In [3]: pd.read_stata('stata.dta')
Out[3]: 
   index       A       B
    0  0.4691 -0.2829
    1 -1.5091 -1.1356
    2  1.2121 -0.1732
    3  0.1192 -1.0442
    4 -0.8618 -2.1046
    5 -0.4949  1.0718
    6  0.7216 -0.7068
    7 -1.0396  0.2719
    8 -0.4250  0.5670
    9  0.2762 -1.0874

New in version 0.16.0.

Specifying a chunksize yields a StataReader instance that can be used to read chunksize lines from the file at a time. The StataReader object can be used as an iterator.

In [4]: reader = pd.read_stata('stata.dta', chunksize=3)

In [5]: for df in reader:
   ...:     print(df.shape)
   ...: 
(3, 3)
(3, 3)
(3, 3)
(1, 3)

For more fine-grained control, use iterator=True and specify chunksize with each call to read().

In [6]: reader = pd.read_stata('stata.dta', iterator=True)

In [7]: chunk1 = reader.read(5)

In [8]: chunk2 = reader.read(5)

Currently the index is retrieved as a column.

The parameter convert_categoricals indicates whether value labels should be read and used to create a Categorical variable from them. Value labels can also be retrieved by the function value_labels, which requires read() to be called before use.

The parameter convert_missing indicates whether missing value representations in Stata should be preserved. If False (the default), missing values are represented as np.nan. If True, missing values are represented using StataMissingValue objects, and columns containing missing values will have object data type.

Note

read_stata() and StataReader support .dta formats 113-115 (Stata 10-12), 117 (Stata 13), and 118 (Stata 14).

Note

Setting preserve_dtypes=False will upcast to the standard pandas data types: int64 for all integer types and float64 for floating point data. By default, the Stata data types are preserved when importing.

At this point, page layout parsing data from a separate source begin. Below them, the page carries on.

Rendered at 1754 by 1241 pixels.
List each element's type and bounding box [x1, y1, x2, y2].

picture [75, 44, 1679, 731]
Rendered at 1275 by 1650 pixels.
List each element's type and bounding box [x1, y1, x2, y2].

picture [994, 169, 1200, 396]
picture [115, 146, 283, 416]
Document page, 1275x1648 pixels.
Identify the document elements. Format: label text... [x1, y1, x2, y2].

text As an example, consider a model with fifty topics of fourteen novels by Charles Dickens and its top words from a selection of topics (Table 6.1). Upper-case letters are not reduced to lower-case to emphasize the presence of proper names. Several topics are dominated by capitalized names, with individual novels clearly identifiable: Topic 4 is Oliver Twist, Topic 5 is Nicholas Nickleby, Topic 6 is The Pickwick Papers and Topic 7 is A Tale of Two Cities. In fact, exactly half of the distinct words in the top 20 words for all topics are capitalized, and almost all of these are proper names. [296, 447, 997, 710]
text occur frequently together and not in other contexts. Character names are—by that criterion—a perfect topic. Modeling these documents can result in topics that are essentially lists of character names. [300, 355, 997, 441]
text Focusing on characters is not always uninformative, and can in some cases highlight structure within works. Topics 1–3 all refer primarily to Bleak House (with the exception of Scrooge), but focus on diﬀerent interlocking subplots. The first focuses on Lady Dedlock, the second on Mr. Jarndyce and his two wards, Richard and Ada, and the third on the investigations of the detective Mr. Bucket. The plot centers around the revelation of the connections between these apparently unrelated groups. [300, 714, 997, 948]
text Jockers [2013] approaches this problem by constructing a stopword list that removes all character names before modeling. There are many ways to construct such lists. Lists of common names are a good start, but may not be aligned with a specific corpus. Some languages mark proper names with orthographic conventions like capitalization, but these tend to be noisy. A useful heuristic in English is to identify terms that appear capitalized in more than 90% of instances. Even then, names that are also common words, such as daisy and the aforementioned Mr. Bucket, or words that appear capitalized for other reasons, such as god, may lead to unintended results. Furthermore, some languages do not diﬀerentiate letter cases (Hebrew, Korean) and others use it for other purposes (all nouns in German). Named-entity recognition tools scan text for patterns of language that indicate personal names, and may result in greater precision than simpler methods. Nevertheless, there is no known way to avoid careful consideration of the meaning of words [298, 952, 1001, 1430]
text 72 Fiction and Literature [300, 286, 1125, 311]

10.12.2.1 Categorical Data

New in version 0.15.2.

Categorical data can be exported to Stata data files as value labeled data. The exported data consists of the underlying category codes as integer data values and the categories as value labels. Stata does not have an explicit equivalent to a Categorical and information about whether the variable is ordered is lost when exporting.

Warning

Stata only supports string value labels, and so str is called on the categories when exporting data. Exporting Categorical variables with non-string categories produces a warning, and can result a loss of information if the str representations of the categories are not unique.

Labeled data can similarly be imported from Stata data files as Categorical variables using the keyword argument convert_categoricals (True by default). The keyword argument order_categoricals (True by default) determines whether imported Categorical variables are ordered.

Note

When importing categorical data, the values of the variables in the Stata data file are not preserved since Categorical variables always use integer data types between -1 and n-1 where n is the number of categories. If the original values in the Stata data file are required, these can be imported by setting convert_categoricals=False, which will import original data (but not the variable labels). The original values can be matched to the imported categorical data since there is a simple mapping between the original Stata data values and the category codes of imported Categorical variables: missing values are assigned code -1, and the smallest original value is assigned 0, the second smallest is assigned 1 and so on until the largest original value is assigned the code n-1.

Note

Stata supports partially labeled series. These series have value labels for some but not all data values. Importing a partially labeled series will produce a Categorical with string categories for the values that are labeled and numeric categories for values with no label.